> **TEXTE À LIRE**:

::::::

Blow Money Records :: 2016 :: acheter le disque

Fidèle à son nom, Joe Blow n'en fait pas des tonnes sur ce dernier album. Plutôt que du gangster impénitent, il prend la posture du chroniqueur de rue, rendant compte de la violence urbaine. Il s'exprime d'un ton calme, avec un propos intelligible, réfléchi, articulé, dont affleure une certaine amertume. L'exemple type, c'est "Keep it 1,000", le premier titre de You Should Be Payin' Me Too!!, mais aussi le single qui l'avait annoncé. Après avoir précisé que le rap devrait être davantage une question de vécu qu'une affaire d'habileté verbale, il y énumère des épisodes marquants de sa vie : l'aide que lui a apportée The Jacka, sa responsabilité envers sa fille adolescente, le cancer de plusieurs membres de sa famille, la mort violente d'un ami. Et tout cela est dit d'un seul souffle, sur une musique prenante.

Tout, sur l'album, n'atteint pas ce niveau. Son style posé et lancinant, déployé sur une durée trop longue, est sa grande limite. En dépit de passages plus rythmés comme "Fast Lane" et "U Should Pay Me 2", ou de morceaux plus relevés comme "Say No More", et malgré la présence d'innombrables invités (d'autres gens de la Baie comme Ampichino, Yukmouth, Husalah, Philthy Rich, Cellski, les voisins de Sacramento Mozzy et Celly Ru, quelques rappeurs de ce Midwest où Joe Blow a aussi ses bases, et un ressortissant de la Côte Est, Freeway), You Should Be Payin' Me Too!! confine parfois à l'ennui. C'est le cas, par exemple, avec les vocalises forcées de "Heard They Snitching", un titre dont il existe fort heureusement, hors album, une version alternative dépourvue des chants irritants de Deltrice.

::::::

> **CONSIGNE 1**: Traduisez en anglais la phrase suivante de la critique de l'album : « Son style posé et lancinant, déployé sur une durée trop longue, est sa grande limite. »
> **CONSIGNE 2**: Reproduisez mot pour mot le passage de la critique de l'album dont les premiers mots contiennent « Fidèle à son » et qui se clôt sur « une musique prenante. ».
> **CONSIGNE 3**: Prolongez la critique de l'album de Joe Blow au-delà de sa dernière phrase.
Les enregistrements qui suivent ce texte proviennent d'une source distincte.

::::::

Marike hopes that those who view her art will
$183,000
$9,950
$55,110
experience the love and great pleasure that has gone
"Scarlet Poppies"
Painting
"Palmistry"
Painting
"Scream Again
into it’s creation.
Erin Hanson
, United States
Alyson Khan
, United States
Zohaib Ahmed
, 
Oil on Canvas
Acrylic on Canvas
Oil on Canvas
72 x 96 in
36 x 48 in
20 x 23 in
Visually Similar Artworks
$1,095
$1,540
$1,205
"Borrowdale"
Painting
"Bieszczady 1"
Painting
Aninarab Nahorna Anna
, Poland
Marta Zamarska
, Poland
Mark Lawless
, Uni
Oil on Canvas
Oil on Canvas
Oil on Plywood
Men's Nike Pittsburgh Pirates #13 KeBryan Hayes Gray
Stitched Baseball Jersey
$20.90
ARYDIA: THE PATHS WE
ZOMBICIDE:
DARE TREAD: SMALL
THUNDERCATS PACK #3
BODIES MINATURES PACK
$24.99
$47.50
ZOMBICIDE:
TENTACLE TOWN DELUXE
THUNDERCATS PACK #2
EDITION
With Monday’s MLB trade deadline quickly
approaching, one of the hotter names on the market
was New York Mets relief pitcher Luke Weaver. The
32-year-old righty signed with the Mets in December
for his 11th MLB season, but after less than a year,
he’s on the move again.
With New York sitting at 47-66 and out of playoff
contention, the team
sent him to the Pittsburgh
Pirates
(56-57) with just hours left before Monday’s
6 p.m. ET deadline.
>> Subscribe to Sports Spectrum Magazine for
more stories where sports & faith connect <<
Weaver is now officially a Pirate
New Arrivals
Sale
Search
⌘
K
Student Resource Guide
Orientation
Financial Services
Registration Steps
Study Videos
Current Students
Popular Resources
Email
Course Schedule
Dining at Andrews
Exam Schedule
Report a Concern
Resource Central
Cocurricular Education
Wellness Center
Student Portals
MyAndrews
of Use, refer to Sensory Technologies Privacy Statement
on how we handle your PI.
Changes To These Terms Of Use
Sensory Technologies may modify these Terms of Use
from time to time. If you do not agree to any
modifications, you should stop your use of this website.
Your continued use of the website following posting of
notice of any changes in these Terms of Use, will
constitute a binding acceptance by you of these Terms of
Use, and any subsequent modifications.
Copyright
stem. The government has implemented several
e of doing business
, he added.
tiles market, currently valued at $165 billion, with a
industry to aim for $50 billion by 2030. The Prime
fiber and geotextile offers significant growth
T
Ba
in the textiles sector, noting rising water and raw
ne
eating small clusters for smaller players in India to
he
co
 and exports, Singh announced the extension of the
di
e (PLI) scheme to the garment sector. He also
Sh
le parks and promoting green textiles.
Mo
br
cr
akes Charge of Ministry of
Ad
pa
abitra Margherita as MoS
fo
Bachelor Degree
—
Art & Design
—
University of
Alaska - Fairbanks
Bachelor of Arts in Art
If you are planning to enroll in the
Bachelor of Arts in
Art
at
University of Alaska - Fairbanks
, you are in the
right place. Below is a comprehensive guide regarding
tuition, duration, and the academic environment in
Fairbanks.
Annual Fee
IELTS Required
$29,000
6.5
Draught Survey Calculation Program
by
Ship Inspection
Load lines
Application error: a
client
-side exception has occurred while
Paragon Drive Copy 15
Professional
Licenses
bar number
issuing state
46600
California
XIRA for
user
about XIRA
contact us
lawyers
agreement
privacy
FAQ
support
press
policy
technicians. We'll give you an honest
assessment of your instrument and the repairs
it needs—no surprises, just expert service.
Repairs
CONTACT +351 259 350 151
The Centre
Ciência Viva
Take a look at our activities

::::::

> **RÉSULTAT OBTENU 1**: Its calm, haunting style, stretched over too long a running time, is its major limitation.

> **RÉSULTAT OBTENU 2**:
Fidèle à son nom, Joe Blow n'en fait pas des tonnes sur ce dernier album. Plutôt que du gangster impénitent, il prend la posture du chroniqueur de rue, rendant compte de la violence urbaine. Il s'exprime d'un ton calme, avec un propos intelligible, réfléchi, articulé, dont affleure une certaine amertume. L'exemple type, c'est "Keep it 1,000", le premier titre de You Should Be Payin' Me Too!!, mais aussi le single qui l'avait annoncé. Après avoir précisé que le rap devrait être davantage une question de vécu qu'une affaire d'habileté verbale, il y énumère des épisodes marquants de sa vie : l'aide que lui a apportée The Jacka, sa responsabilité envers sa fille adolescente, le cancer de plusieurs membres de sa famille, la mort violente d'un ami. Et tout cela est dit d'un seul souffle, sur une musique prenante.

> **RÉSULTAT OBTENU 3**:
Là où ces réserves ne sont plus de mises, cependant, c'est du très bon. Joe Blow exploite adroitement sa ligne mélancolique. Il la renforce d'un piano pathétique sur "Karma", de samples pitchés sur "Streets 4 Too Long", de nappes de synthé sur "Look At U", sur l'impeccable "Not My Trap", et sur l'encore plus planant "Getting to It". Ou bien, de manière plus aboutie encore, il joue d'un beau chant féminin évaporé et de quelques cordes de guitare pincées de manière éparses, sur le langoureux "Clap Enemies". Sur cet album Joe Blow, en fait, parvient à retenir encore un peu plus longtemps ce qui faisait l'essence de son ancien protecteur.